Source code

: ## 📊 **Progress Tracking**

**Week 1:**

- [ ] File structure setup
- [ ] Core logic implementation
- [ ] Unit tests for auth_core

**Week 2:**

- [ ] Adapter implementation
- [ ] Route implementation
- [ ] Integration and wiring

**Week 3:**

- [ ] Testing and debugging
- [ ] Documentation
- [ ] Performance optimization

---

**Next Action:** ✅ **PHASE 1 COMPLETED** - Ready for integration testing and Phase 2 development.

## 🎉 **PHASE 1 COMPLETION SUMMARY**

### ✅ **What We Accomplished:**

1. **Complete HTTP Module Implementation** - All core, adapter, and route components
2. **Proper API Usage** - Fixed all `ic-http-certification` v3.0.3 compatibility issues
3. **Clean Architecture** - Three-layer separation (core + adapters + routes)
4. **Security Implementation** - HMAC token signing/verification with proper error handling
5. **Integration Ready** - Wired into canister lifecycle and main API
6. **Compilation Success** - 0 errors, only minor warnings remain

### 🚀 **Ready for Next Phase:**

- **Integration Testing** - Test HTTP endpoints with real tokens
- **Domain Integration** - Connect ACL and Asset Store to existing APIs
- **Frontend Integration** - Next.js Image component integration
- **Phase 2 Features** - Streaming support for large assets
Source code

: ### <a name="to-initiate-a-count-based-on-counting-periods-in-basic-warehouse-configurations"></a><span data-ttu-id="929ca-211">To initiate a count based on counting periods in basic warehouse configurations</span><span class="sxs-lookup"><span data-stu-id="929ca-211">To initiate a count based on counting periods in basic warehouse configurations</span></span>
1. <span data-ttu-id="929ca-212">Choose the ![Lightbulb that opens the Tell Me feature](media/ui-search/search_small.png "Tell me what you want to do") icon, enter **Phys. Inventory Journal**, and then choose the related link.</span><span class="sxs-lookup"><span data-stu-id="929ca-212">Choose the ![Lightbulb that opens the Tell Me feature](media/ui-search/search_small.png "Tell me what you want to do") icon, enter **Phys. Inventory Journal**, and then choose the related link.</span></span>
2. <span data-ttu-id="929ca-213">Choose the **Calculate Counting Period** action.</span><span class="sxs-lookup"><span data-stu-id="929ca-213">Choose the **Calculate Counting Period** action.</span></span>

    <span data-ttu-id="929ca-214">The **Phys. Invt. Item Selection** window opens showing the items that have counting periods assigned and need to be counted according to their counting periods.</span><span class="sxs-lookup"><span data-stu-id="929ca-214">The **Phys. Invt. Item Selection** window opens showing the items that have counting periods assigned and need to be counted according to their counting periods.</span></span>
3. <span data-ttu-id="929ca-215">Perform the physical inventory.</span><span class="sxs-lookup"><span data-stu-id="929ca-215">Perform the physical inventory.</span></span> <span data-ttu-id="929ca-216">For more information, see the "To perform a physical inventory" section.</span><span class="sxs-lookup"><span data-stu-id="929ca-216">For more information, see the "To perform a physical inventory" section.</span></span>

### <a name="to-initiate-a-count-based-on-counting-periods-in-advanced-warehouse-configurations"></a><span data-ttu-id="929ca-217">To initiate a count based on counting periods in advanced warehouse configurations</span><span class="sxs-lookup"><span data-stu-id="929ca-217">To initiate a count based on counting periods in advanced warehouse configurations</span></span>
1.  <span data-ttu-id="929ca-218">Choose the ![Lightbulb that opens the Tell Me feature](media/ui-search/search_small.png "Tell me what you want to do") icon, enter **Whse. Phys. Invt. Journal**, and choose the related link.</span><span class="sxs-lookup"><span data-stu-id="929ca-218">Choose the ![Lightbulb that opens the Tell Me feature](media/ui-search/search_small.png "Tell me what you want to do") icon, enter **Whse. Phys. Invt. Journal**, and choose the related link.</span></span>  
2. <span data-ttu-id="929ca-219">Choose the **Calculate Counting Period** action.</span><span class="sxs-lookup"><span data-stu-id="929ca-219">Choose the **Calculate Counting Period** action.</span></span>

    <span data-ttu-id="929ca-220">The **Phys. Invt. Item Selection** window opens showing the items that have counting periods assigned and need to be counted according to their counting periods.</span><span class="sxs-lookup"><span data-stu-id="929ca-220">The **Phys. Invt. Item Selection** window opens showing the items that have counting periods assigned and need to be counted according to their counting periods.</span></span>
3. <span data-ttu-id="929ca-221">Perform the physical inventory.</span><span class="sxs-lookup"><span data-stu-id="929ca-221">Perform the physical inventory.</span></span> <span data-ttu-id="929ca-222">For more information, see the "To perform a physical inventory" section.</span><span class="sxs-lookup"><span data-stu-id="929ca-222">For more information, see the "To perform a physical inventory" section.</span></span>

### About this task
Take the entries above and transcribe them in full.

### Output for this exercise
Source code

: ## 📊 **Progress Tracking**

**Week 1:**

- [ ] File structure setup
- [ ] Core logic implementation
- [ ] Unit tests for auth_core

**Week 2:**

- [ ] Adapter implementation
- [ ] Route implementation
- [ ] Integration and wiring

**Week 3:**

- [ ] Testing and debugging
- [ ] Documentation
- [ ] Performance optimization

---

**Next Action:** ✅ **PHASE 1 COMPLETED** - Ready for integration testing and Phase 2 development.

## 🎉 **PHASE 1 COMPLETION SUMMARY**

### ✅ **What We Accomplished:**

1. **Complete HTTP Module Implementation** - All core, adapter, and route components
2. **Proper API Usage** - Fixed all `ic-http-certification` v3.0.3 compatibility issues
3. **Clean Architecture** - Three-layer separation (core + adapters + routes)
4. **Security Implementation** - HMAC token signing/verification with proper error handling
5. **Integration Ready** - Wired into canister lifecycle and main API
6. **Compilation Success** - 0 errors, only minor warnings remain

### 🚀 **Ready for Next Phase:**

- **Integration Testing** - Test HTTP endpoints with real tokens
- **Domain Integration** - Connect ACL and Asset Store to existing APIs
- **Frontend Integration** - Next.js Image component integration
- **Phase 2 Features** - Streaming support for large assets
Source code

: ### <a name="to-initiate-a-count-based-on-counting-periods-in-basic-warehouse-configurations"></a><span data-ttu-id="929ca-211">To initiate a count based on counting periods in basic warehouse configurations</span><span class="sxs-lookup"><span data-stu-id="929ca-211">To initiate a count based on counting periods in basic warehouse configurations</span></span>
1. <span data-ttu-id="929ca-212">Choose the ![Lightbulb that opens the Tell Me feature](media/ui-search/search_small.png "Tell me what you want to do") icon, enter **Phys. Inventory Journal**, and then choose the related link.</span><span class="sxs-lookup"><span data-stu-id="929ca-212">Choose the ![Lightbulb that opens the Tell Me feature](media/ui-search/search_small.png "Tell me what you want to do") icon, enter **Phys. Inventory Journal**, and then choose the related link.</span></span>
2. <span data-ttu-id="929ca-213">Choose the **Calculate Counting Period** action.</span><span class="sxs-lookup"><span data-stu-id="929ca-213">Choose the **Calculate Counting Period** action.</span></span>

    <span data-ttu-id="929ca-214">The **Phys. Invt. Item Selection** window opens showing the items that have counting periods assigned and need to be counted according to their counting periods.</span><span class="sxs-lookup"><span data-stu-id="929ca-214">The **Phys. Invt. Item Selection** window opens showing the items that have counting periods assigned and need to be counted according to their counting periods.</span></span>
3. <span data-ttu-id="929ca-215">Perform the physical inventory.</span><span class="sxs-lookup"><span data-stu-id="929ca-215">Perform the physical inventory.</span></span> <span data-ttu-id="929ca-216">For more information, see the "To perform a physical inventory" section.</span><span class="sxs-lookup"><span data-stu-id="929ca-216">For more information, see the "To perform a physical inventory" section.</span></span>

### <a name="to-initiate-a-count-based-on-counting-periods-in-advanced-warehouse-configurations"></a><span data-ttu-id="929ca-217">To initiate a count based on counting periods in advanced warehouse configurations</span><span class="sxs-lookup"><span data-stu-id="929ca-217">To initiate a count based on counting periods in advanced warehouse configurations</span></span>
1.  <span data-ttu-id="929ca-218">Choose the ![Lightbulb that opens the Tell Me feature](media/ui-search/search_small.png "Tell me what you want to do") icon, enter **Whse. Phys. Invt. Journal**, and choose the related link.</span><span class="sxs-lookup"><span data-stu-id="929ca-218">Choose the ![Lightbulb that opens the Tell Me feature](media/ui-search/search_small.png "Tell me what you want to do") icon, enter **Whse. Phys. Invt. Journal**, and choose the related link.</span></span>  
2. <span data-ttu-id="929ca-219">Choose the **Calculate Counting Period** action.</span><span class="sxs-lookup"><span data-stu-id="929ca-219">Choose the **Calculate Counting Period** action.</span></span>

    <span data-ttu-id="929ca-220">The **Phys. Invt. Item Selection** window opens showing the items that have counting periods assigned and need to be counted according to their counting periods.</span><span class="sxs-lookup"><span data-stu-id="929ca-220">The **Phys. Invt. Item Selection** window opens showing the items that have counting periods assigned and need to be counted according to their counting periods.</span></span>
3. <span data-ttu-id="929ca-221">Perform the physical inventory.</span><span class="sxs-lookup"><span data-stu-id="929ca-221">Perform the physical inventory.</span></span> <span data-ttu-id="929ca-222">For more information, see the "To perform a physical inventory" section.</span><span class="sxs-lookup"><span data-stu-id="929ca-222">For more information, see the "To perform a physical inventory" section.</span></span>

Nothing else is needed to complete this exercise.